◆ BLOC DE TEXTE:
☆ ☆ ☆ ☆ ☆

La suppression du numerus clausus, et de la première année commune aux études de santé (PACES) dès 2020, était attendue par tous. Ce système va céder la place à un dispositif qui demeurera sélectif et exigeant, mais permettra de davantage recruter les étudiants sur leurs compétences et leur projet professionnel, ce qui devrait améliorer la qualité des de vie des étudiants et diminuer le coût social de cette épreuve. Pour l’entrée en étude de médecine, il y aura des passerelles et une entrée par Parcoursup à travers de laquelle avec Frédérique Vidal, la Ministre de l’Enseignement supérieur, de la recherche et de l’innovation, nous voulons favoriser la diversité des profils. Le deuxième cycle des études médicales sera également rénové, avec la suppression des épreuves classantes nationales (ECN). La procédure d’orientation prendra en compte non seulement les connaissances acquises, mais aussi les compétences cliniques et relationnelles, et sera respectueuse des projets des futurs médecins.
Si ces mesures de fond prendront du temps à porter leurs fruits, « Ma Santé 2022 » prévoit des réponses immédiates, comme celles déjà évoquées sur le fait de doter les cabinets de médecins en assistants médicaux, de transférer certaines tâches à d’autres professionnels comme la vaccination chez le pharmacien. Avec ces mesures, nous pourrions gagner 3 millions de consultations, ce qui n’est pas négligeable !
Le Tarn dispose de 3 cliniques privées, de deux CHG à Albi et Castres formant le même GHT, d’un CHG à Lavaur faisant partie d’un GHT commun avec le CHU de Toulouse, d’hôpitaux de proximité à Gaillac, Graulhet et Carmaux (régime Filieris) et d’établissements privés non lucratifs notamment sur la rééducation et la psychiatrie. Comment ces moyens, importants, se combineront au mieux demain avec la médecine de premier recours ?
J’ai pu constater que notre organisation et nos modes de financement ne valorisent pas la coopération entre les acteurs de santé. Nous sommes face à un système de soins trop cloisonné entre ville, hôpital et médico-social, entre public et privé. Notre système ne permet pas suffisamment la fluidité des parcours, la coordination entre professionnels, la qualité et la prévention. Notre stratégie s’articule donc en trois axes : offrir une meilleure qualité des prises en charge en plaçant l’usager au cœur du dispositif – en développant notamment un financement à la qualité –, permettre une offre mieux structurée pour renforcer l’accès aux soins par un maillage territorial de proximité et repenser les métiers, les modes d’exercice, les pratiques professionnelles pour être en phase avec les besoins de santé de nos concitoyens et avec les attentes des professionnels.
La loi prévoit la création de projets territoriaux de santé qui devront permettre d’articuler les initiatives de tous les acteurs des territoires : professionnels de ville, médecins hospitaliers, professionnels du secteur social ou médico-social, public ou privé. Enfin, j’ai souhaité que la loi renforce le rôle des élus dans l’offre de soins territorial.

☆ ☆ ☆ ☆ ☆

◆ MATÉRIEL EXTRAIT:
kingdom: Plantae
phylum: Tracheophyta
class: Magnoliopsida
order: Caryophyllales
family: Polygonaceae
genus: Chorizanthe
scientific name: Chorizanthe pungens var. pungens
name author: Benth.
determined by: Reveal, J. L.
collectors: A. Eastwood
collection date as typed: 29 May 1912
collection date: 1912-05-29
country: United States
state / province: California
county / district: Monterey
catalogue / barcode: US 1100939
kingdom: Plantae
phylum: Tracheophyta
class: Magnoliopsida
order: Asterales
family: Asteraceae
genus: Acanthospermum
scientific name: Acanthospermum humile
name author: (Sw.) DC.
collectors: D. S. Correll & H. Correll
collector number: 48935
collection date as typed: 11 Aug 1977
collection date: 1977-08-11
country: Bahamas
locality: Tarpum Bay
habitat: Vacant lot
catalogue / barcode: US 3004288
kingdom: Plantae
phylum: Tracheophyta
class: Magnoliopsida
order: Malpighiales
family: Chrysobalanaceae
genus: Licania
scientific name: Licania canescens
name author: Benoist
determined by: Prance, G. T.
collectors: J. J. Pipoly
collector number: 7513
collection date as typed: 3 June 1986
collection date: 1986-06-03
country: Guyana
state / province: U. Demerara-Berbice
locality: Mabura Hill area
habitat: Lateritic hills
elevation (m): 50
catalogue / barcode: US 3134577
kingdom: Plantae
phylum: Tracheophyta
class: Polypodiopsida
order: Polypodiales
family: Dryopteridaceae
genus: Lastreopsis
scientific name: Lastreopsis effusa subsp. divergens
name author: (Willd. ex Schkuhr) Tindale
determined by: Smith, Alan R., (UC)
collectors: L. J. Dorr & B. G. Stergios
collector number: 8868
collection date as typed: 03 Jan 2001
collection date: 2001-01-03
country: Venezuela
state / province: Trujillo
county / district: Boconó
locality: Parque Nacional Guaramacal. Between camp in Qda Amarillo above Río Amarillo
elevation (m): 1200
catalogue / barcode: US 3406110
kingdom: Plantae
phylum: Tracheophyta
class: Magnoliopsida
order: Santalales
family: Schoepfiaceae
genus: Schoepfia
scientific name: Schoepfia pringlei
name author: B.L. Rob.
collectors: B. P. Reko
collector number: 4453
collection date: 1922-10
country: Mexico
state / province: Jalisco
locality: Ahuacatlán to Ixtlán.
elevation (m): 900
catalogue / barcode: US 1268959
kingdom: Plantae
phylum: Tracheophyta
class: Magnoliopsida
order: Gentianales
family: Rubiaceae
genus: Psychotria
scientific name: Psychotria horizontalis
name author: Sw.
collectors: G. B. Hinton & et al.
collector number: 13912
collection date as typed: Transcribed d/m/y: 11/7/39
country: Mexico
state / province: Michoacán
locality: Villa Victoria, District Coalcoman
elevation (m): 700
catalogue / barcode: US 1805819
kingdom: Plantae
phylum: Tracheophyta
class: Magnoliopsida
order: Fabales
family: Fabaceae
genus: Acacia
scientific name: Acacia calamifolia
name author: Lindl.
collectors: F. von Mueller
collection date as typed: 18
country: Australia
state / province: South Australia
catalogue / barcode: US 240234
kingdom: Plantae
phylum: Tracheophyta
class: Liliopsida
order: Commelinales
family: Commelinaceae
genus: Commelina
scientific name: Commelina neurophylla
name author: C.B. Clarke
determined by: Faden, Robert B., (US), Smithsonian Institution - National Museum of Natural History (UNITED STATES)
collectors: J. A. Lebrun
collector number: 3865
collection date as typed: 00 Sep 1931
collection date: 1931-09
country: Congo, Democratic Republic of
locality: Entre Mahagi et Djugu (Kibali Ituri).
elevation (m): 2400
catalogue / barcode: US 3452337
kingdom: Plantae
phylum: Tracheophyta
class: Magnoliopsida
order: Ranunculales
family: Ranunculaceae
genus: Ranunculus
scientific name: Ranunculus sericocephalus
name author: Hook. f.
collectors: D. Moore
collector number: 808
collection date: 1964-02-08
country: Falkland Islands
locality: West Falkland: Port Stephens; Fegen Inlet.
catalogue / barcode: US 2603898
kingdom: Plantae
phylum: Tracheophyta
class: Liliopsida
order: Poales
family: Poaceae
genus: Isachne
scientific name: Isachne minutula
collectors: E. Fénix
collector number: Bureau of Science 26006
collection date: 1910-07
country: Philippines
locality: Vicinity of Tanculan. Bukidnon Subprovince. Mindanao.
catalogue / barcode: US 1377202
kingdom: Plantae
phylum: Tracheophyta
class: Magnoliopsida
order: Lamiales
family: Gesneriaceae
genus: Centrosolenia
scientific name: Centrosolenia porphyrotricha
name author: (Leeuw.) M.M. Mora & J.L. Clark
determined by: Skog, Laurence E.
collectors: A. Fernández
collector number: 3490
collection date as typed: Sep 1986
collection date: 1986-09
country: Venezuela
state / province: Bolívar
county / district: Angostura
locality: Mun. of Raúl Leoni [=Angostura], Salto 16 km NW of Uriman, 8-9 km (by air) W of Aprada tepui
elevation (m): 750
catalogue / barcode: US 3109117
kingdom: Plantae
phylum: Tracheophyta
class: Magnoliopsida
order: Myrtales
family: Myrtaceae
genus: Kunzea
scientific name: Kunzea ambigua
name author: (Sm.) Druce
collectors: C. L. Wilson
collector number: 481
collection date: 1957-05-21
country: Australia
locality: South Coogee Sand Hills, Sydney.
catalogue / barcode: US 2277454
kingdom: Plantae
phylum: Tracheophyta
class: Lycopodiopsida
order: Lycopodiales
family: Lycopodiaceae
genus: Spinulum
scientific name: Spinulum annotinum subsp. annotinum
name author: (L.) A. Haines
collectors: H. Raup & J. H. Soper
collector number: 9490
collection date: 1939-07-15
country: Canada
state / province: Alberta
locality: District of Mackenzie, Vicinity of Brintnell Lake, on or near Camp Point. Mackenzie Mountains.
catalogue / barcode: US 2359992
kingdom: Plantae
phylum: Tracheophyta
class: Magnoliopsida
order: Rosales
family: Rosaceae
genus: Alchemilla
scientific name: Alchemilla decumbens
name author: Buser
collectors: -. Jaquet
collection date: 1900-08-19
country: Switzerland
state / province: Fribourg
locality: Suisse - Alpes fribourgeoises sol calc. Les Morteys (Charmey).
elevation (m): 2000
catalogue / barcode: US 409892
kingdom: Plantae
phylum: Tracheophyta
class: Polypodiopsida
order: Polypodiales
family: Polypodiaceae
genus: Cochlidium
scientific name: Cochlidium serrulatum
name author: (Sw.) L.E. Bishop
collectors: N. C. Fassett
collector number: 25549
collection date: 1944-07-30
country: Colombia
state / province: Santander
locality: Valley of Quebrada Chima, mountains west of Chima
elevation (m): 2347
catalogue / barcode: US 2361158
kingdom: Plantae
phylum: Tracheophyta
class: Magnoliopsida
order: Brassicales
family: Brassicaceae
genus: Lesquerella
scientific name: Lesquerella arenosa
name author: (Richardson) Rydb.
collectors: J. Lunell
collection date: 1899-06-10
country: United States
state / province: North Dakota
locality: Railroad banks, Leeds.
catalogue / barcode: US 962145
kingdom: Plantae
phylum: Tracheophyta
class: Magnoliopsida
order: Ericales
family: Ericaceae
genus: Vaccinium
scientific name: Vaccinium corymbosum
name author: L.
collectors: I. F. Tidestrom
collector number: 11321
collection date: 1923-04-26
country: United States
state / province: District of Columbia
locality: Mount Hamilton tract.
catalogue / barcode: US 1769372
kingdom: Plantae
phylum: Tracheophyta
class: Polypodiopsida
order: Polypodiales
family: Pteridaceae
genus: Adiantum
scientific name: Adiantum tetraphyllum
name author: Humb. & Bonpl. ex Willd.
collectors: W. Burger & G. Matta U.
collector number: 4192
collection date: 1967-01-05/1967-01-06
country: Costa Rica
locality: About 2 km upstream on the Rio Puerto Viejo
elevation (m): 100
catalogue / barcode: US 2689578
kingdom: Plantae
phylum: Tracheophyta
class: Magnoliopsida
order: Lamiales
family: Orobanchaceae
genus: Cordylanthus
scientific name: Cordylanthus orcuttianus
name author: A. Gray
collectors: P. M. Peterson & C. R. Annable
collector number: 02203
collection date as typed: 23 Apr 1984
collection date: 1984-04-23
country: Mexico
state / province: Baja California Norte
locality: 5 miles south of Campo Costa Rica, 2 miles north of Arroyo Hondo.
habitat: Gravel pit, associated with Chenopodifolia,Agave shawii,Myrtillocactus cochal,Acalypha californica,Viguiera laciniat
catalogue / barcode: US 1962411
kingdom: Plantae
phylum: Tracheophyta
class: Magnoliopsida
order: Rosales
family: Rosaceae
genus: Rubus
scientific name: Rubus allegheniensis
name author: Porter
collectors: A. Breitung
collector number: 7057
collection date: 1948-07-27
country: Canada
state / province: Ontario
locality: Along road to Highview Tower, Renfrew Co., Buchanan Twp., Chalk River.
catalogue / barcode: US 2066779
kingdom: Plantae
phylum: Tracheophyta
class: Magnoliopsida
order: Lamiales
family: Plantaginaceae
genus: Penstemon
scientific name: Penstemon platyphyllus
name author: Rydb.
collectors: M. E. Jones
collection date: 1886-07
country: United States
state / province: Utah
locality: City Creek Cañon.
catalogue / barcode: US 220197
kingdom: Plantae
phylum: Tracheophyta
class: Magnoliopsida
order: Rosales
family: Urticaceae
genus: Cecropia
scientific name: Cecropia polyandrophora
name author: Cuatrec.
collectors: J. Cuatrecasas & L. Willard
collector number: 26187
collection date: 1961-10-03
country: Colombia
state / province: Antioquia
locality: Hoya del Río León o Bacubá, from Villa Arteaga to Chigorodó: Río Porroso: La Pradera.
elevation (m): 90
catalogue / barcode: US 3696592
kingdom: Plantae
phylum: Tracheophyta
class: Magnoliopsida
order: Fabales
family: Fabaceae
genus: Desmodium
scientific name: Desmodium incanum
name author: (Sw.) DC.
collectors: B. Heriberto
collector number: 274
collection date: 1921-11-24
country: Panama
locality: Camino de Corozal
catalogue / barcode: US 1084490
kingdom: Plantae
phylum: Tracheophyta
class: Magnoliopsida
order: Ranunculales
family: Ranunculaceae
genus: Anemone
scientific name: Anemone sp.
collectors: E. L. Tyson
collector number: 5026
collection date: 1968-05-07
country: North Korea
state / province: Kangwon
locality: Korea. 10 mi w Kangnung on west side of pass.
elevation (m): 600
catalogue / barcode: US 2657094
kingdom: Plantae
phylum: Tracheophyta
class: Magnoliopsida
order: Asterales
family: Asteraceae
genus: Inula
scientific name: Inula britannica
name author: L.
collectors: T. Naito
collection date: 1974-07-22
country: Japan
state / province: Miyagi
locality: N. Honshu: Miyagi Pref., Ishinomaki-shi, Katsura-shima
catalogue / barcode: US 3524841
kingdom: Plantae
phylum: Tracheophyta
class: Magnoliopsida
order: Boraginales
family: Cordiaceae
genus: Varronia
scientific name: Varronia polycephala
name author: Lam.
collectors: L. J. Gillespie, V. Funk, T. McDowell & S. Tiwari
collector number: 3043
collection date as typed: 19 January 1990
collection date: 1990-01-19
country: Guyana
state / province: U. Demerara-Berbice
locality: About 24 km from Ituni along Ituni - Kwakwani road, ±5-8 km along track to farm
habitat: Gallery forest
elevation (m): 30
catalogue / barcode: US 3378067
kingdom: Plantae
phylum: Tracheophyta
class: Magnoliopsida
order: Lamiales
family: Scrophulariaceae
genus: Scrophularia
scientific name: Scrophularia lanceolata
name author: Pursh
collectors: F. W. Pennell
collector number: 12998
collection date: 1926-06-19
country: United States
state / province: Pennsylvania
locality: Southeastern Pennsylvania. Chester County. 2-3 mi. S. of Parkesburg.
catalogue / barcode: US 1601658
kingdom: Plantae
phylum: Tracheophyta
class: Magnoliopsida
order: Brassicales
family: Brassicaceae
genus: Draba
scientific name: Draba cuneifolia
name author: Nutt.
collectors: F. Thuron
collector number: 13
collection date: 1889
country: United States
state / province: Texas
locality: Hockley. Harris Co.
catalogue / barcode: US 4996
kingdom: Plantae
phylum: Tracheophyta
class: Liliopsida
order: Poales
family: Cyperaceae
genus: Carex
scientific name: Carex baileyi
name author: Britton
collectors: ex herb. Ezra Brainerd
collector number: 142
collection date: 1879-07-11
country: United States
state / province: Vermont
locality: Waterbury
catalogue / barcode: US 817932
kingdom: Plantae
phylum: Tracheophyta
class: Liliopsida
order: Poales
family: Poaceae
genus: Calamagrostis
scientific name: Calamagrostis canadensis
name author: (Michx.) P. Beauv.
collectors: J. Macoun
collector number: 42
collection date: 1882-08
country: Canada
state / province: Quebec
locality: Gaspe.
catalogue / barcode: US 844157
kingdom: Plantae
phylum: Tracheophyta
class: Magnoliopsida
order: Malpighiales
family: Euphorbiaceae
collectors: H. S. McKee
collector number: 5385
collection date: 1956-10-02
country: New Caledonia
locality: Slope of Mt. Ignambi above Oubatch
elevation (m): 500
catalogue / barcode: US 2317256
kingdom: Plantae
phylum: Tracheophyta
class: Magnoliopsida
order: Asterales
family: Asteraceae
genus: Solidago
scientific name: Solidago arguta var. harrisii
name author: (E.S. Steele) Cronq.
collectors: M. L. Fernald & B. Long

☆ ☆ ☆ ☆ ☆

Répondez aux questions suivantes à partir du texte sur la réforme de la santé.
1. Quelles épreuves seront supprimées dans le deuxième cycle des études médicales ?
2. Combien de consultations les mesures immédiates de « Ma Santé 2022 » pourraient-elles faire gagner ?
3. Dans quelles villes du Tarn se trouvent les hôpitaux de proximité ?

◆ CORRIGÉ:
1. Les épreuves classantes nationales (ECN).
2. 3 millions de consultations.
3. À Gaillac, Graulhet et Carmaux.